Thursday, June 25, 2009

Tigers 5 - Cubs 3: Seriously, You Guys?

. Thursday, June 25, 2009



And as the Tigers and Cubs look on in terror, the people of Detroit discover a large cache of mortars. The end times are upon Motor City.

Last night was the baseball fan's equivalent of those rednecks you see on COPS that repeatedly crack their head on the pavement on purpose, either out of misguided guilt or out of being high as fuck on PCP. I'm almost sorry that I already used this video yesterday.

At some point, you have to wonder when exactly the Cubs will at least begin to obey the law of averages. Their performance with runners in scoring position over the last 3 games suggests that a fight against the immutable laws of time, space, and probability is the only thing the Cubs can win. They couldn't find a base hit with runners on 2nd and 3rd if the Cubs lineup was Michael Jackson and the base hit were Macaulay Culkin covered in Crisco.
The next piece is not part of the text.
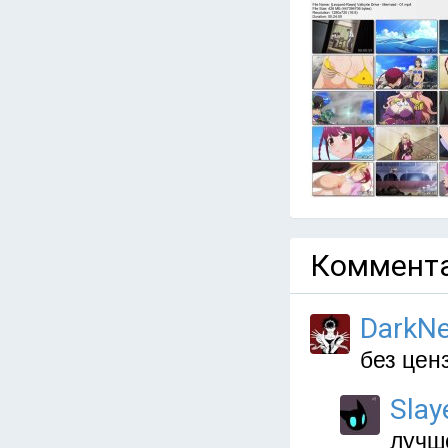
Коммента
DarkNe
без ценз
Slay
лучше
More horrible things that you should never say at a dinner party, after the jump.





"You know, there's something I used to be able to do with this. Oh yeah - pitch it effectively. Oh well ..."

Remember when one win over the White Sox and 3 over the Indians meant that the Cubs were, improbably enough, "back"? That hasn't gone so well for us. The Braves and the Tigers aren't exactly the Dodgers and Red Sox, but you wouldn't know that from watching us go all pants-crappy with the chance to take the lead.



You know, it's not all that confusing. You just can't hit shit at the moment. Boom, mystery solved. Go back to the dugout.

Ted Lilly, a scorned Cubs Nation turns it lowly eyes toward thee. You're going to have to hit a homer and pitch a shutout 9. I wouldn't trust the rest of the team to do much more than say shit like "well, you just gotta make those hits," and "we aren't executing, but we'll get there," and "it's still the first half of the season," and "blippity blorp boop, I have nothing fucking useful to say."



"Why can't you just give me an umpire application now? Lissen, I gotta get out of here! Fucking Hoffpaur couldn't hit a red headed kid with a lisp if he were an alcoholic stepfather."

And yes, I'll be listening to the game on my lunch break, because I'm an idiot. And yes, just one win in this pathetic series will indeed make me feel better for the weekend. So do it.